* **What you will do**: Emit a verbatim copy of the lines below from the line with "79, 174, 205]" through the line with "Diagnosis: Adenocarcinoma, NOS.", excluding pictures and everything outside that range.

* **Information supplied**:
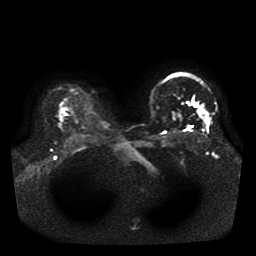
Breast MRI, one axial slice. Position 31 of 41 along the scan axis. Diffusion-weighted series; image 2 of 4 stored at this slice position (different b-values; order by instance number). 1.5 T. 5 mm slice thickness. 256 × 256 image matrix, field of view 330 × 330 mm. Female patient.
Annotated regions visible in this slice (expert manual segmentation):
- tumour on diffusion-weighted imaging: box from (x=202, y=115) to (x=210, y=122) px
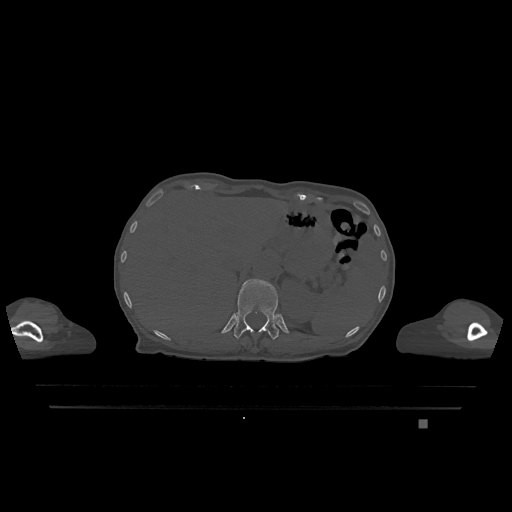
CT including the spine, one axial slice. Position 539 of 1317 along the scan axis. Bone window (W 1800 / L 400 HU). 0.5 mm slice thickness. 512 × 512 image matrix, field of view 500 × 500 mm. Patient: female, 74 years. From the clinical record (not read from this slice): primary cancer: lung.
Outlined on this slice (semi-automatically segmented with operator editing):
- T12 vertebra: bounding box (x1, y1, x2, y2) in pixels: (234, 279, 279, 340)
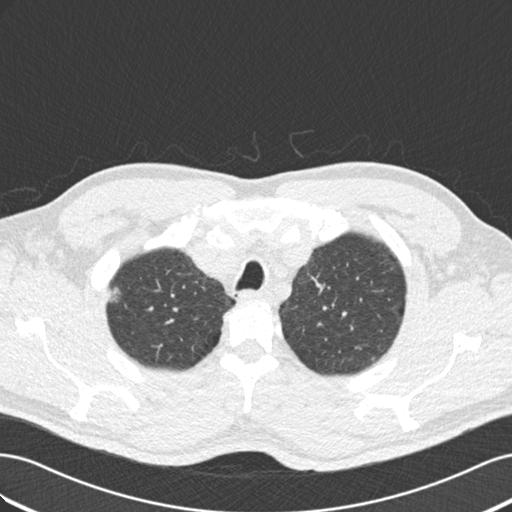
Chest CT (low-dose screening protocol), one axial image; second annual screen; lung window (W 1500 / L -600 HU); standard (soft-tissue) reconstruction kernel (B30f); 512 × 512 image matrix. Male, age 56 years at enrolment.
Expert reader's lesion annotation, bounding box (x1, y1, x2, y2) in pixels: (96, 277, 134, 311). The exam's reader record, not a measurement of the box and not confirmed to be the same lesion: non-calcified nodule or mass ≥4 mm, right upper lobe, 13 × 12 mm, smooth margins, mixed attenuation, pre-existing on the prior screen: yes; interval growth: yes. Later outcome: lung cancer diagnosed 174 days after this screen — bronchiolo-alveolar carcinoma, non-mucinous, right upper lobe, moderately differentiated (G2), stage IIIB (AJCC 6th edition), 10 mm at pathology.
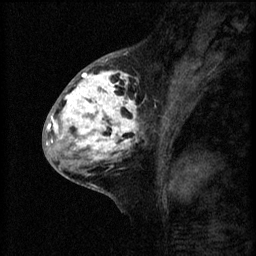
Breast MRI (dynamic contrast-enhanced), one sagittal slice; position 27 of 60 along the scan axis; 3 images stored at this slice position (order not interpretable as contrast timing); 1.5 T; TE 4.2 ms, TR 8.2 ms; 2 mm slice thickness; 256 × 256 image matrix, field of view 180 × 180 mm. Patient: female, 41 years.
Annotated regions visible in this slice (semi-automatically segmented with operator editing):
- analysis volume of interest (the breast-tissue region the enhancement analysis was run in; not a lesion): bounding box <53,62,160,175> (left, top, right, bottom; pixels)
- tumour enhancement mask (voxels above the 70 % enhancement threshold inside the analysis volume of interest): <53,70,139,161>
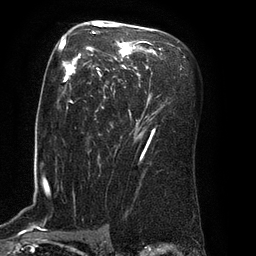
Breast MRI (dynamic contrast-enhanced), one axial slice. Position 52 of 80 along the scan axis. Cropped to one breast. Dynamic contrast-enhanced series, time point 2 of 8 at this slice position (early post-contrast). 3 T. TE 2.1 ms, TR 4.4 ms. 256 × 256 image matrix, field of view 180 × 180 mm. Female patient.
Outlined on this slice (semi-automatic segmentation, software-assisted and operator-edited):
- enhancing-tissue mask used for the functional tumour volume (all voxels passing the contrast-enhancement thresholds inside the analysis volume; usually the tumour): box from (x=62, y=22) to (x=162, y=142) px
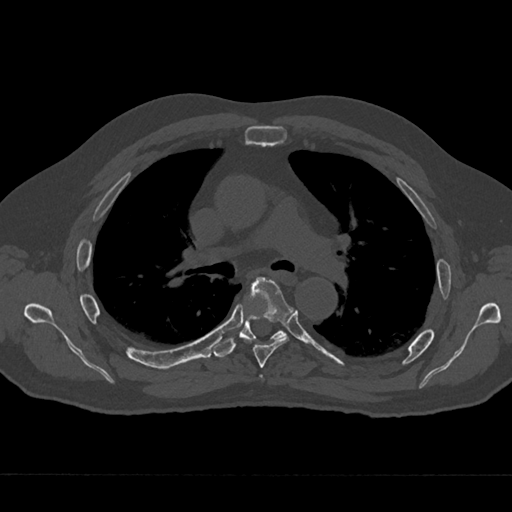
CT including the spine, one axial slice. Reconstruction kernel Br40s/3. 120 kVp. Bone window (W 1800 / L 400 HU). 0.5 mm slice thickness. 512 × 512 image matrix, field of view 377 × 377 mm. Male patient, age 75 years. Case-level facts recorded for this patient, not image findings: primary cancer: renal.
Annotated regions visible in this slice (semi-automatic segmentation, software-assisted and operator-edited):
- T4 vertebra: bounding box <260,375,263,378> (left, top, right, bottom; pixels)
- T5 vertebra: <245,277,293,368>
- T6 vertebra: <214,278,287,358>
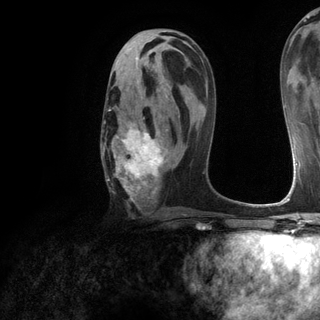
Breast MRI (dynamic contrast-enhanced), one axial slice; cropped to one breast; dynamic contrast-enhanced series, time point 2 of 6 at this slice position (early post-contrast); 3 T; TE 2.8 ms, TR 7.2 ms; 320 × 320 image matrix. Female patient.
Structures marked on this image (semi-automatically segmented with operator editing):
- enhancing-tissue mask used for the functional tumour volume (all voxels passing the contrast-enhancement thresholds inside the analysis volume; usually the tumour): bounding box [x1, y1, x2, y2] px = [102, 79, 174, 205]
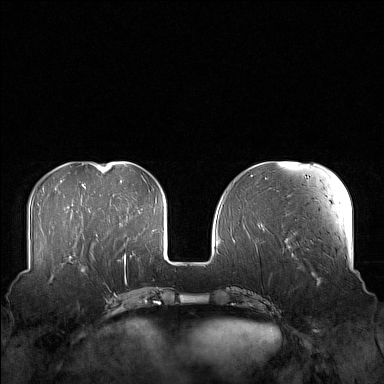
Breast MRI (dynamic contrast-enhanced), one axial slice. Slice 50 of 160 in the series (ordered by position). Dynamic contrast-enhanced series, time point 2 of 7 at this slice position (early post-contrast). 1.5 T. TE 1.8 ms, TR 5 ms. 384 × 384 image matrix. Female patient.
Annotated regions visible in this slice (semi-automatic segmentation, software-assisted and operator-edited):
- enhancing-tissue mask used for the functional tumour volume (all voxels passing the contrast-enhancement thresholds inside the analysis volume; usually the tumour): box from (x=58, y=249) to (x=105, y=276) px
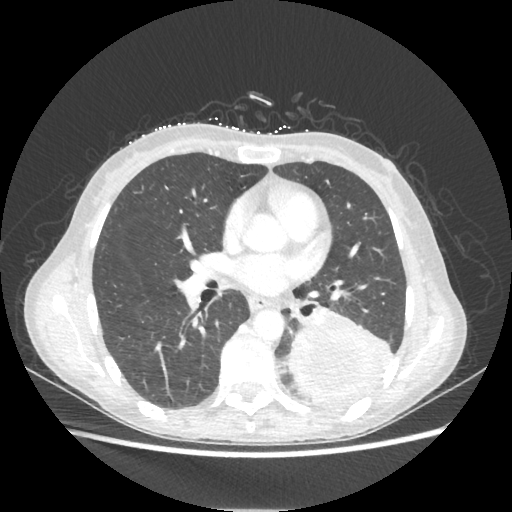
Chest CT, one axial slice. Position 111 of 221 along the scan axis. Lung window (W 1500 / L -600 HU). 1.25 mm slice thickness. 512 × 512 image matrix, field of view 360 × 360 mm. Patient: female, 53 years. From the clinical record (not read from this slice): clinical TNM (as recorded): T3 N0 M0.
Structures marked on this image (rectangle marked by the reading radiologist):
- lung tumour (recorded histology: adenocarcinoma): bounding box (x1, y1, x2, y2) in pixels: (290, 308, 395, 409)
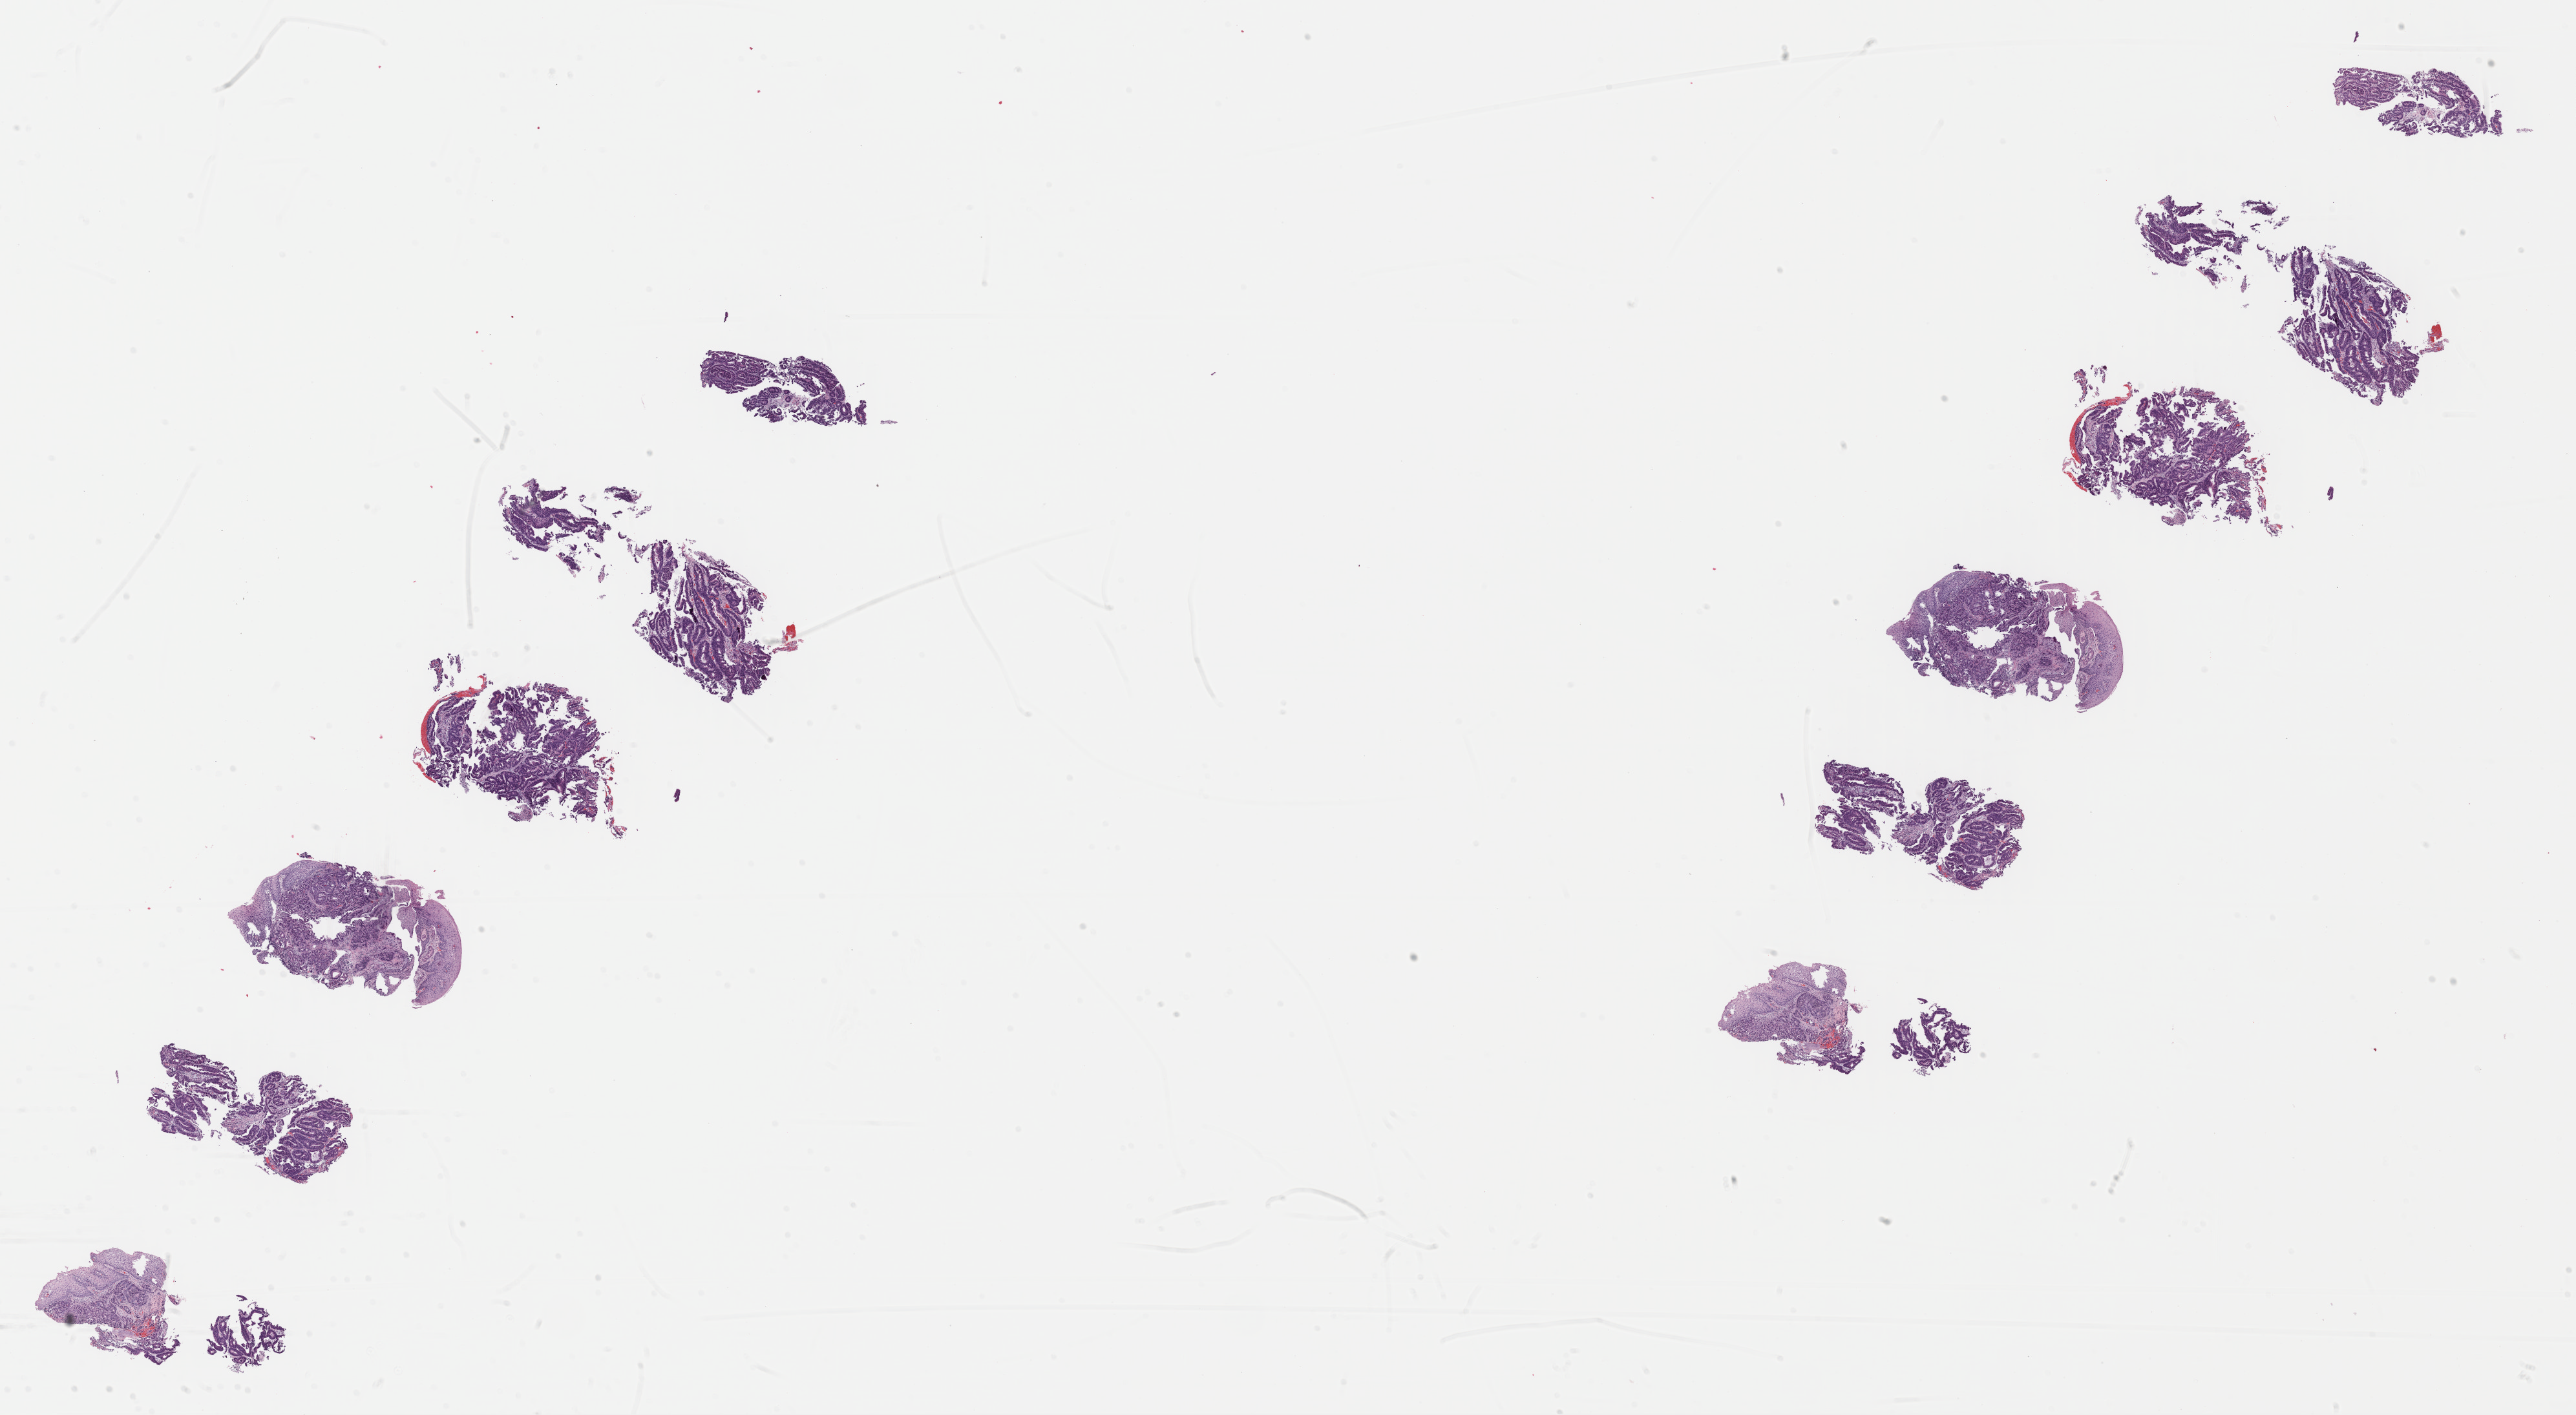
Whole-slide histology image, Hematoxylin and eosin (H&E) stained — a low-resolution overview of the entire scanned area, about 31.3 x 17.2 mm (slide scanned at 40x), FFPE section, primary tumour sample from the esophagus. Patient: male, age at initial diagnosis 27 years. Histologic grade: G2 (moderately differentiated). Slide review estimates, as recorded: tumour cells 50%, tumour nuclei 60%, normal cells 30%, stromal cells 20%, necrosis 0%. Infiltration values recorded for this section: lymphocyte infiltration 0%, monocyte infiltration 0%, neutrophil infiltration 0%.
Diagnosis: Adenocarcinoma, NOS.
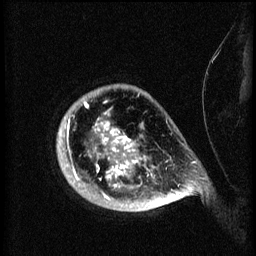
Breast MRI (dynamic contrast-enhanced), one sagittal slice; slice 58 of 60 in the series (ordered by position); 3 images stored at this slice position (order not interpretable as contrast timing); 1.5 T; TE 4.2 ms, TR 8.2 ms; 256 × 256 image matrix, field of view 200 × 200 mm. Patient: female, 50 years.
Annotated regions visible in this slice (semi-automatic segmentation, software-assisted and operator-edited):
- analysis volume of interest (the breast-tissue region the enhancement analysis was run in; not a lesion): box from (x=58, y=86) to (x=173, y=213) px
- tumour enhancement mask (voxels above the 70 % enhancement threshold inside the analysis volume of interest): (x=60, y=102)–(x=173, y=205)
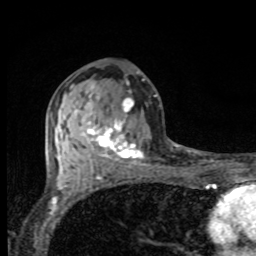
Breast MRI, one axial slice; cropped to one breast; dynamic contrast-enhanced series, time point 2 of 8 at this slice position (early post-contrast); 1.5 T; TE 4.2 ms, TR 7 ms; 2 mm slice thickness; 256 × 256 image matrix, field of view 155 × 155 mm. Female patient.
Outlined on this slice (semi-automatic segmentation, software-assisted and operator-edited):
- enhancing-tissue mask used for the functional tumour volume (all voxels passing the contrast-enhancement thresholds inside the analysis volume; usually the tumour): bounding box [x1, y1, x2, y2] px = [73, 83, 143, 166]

* **Response to the exercise**:
- enhancing-tissue mask used for the functional tumour volume (all voxels passing the contrast-enhancement thresholds inside the analysis volume; usually the tumour): bounding box [x1, y1, x2, y2] px = [102, 79, 174, 205]
Breast MRI (dynamic contrast-enhanced), one axial slice. Slice 50 of 160 in the series (ordered by position). Dynamic contrast-enhanced series, time point 2 of 7 at this slice position (early post-contrast). 1.5 T. TE 1.8 ms, TR 5 ms. 384 × 384 image matrix. Female patient.
Annotated regions visible in this slice (semi-automatic segmentation, software-assisted and operator-edited):
- enhancing-tissue mask used for the functional tumour volume (all voxels passing the contrast-enhancement thresholds inside the analysis volume; usually the tumour): box from (x=58, y=249) to (x=105, y=276) px
Chest CT, one axial slice. Position 111 of 221 along the scan axis. Lung window (W 1500 / L -600 HU). 1.25 mm slice thickness. 512 × 512 image matrix, field of view 360 × 360 mm. Patient: female, 53 years. From the clinical record (not read from this slice): clinical TNM (as recorded): T3 N0 M0.
Structures marked on this image (rectangle marked by the reading radiologist):
- lung tumour (recorded histology: adenocarcinoma): bounding box (x1, y1, x2, y2) in pixels: (290, 308, 395, 409)
Whole-slide histology image, Hematoxylin and eosin (H&E) stained — a low-resolution overview of the entire scanned area, about 31.3 x 17.2 mm (slide scanned at 40x), FFPE section, primary tumour sample from the esophagus. Patient: male, age at initial diagnosis 27 years. Histologic grade: G2 (moderately differentiated). Slide review estimates, as recorded: tumour cells 50%, tumour nuclei 60%, normal cells 30%, stromal cells 20%, necrosis 0%. Infiltration values recorded for this section: lymphocyte infiltration 0%, monocyte infiltration 0%, neutrophil infiltration 0%.
Diagnosis: Adenocarcinoma, NOS.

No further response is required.